Reproduce every line of the material below word for word, including the text that describes the edit settings, but include only the text and omit anything that is not text.
BEGIN Task input
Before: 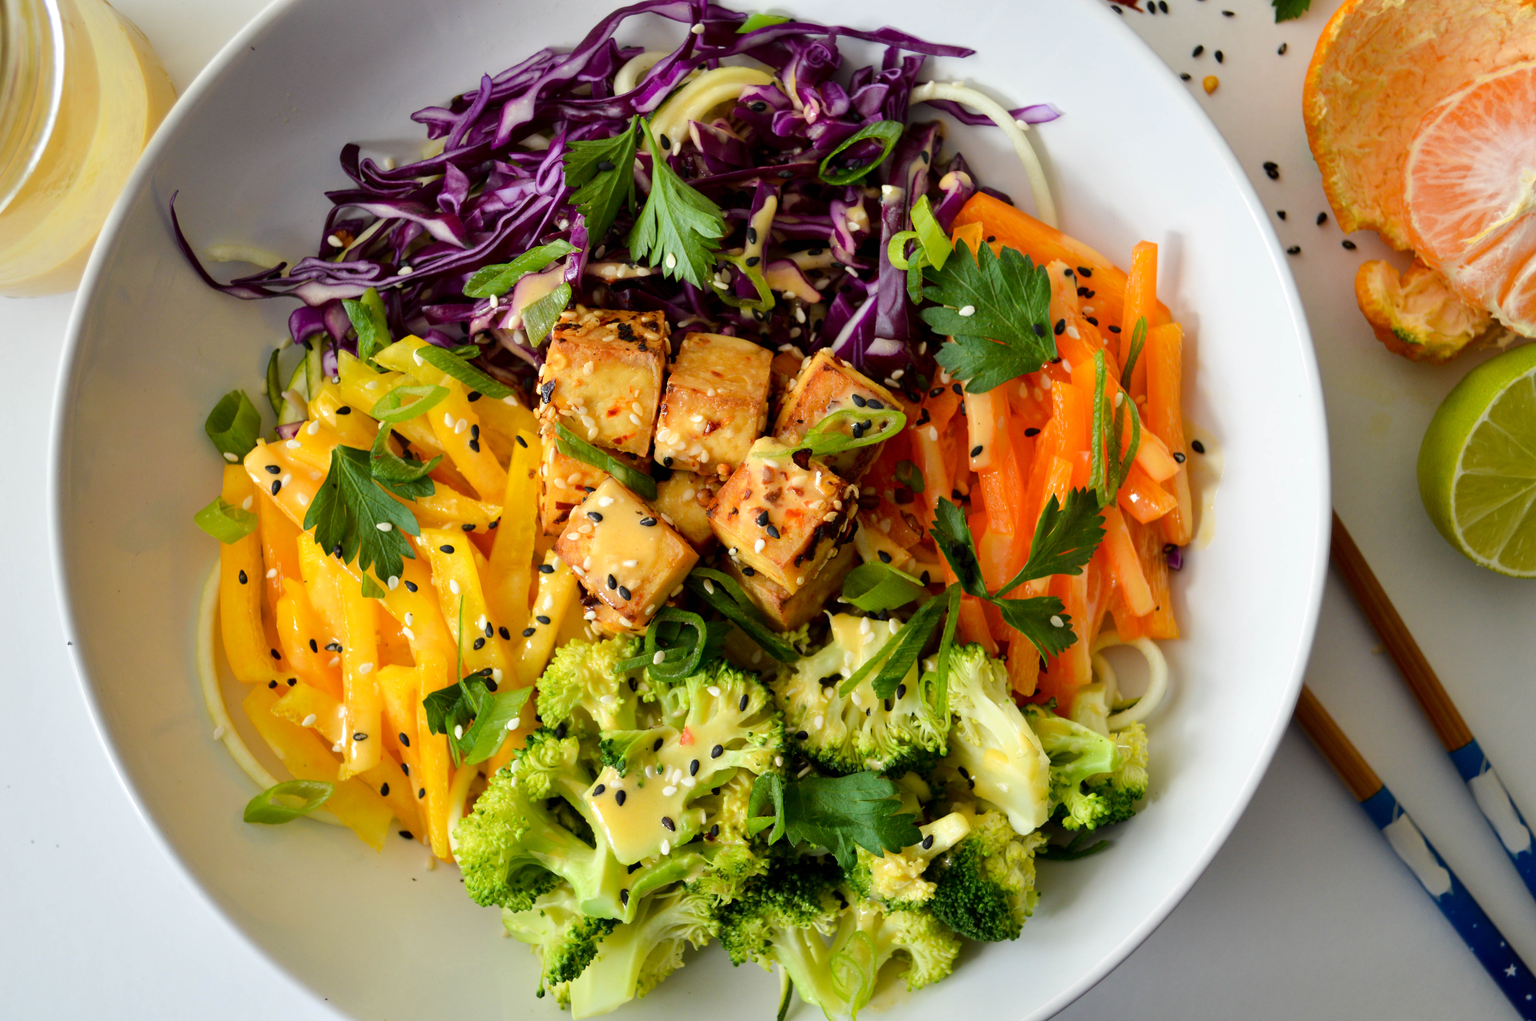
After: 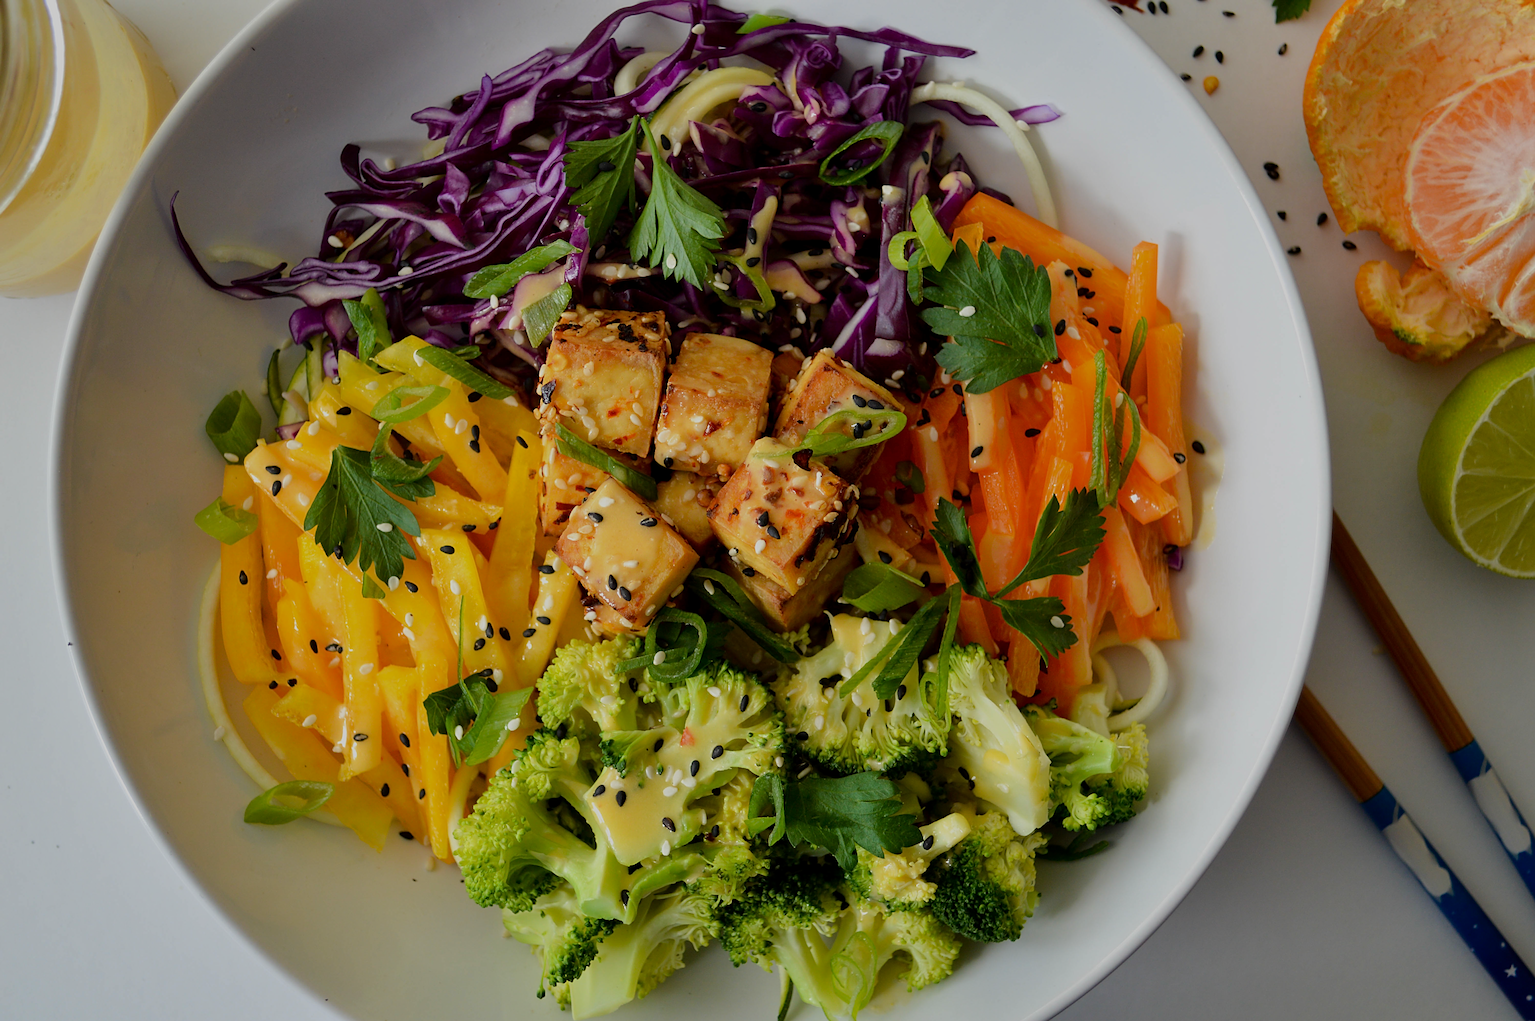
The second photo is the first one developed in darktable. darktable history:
sharpen: radius 4
exposure: black level correction 0, exposure -0.766 EV, compensate highlight preservation false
END Task input
**Answer to the exercise:**
Before: 
After: 
The second photo is the first one developed in darktable. darktable history:
sharpen: radius 4
exposure: black level correction 0, exposure -0.766 EV, compensate highlight preservation false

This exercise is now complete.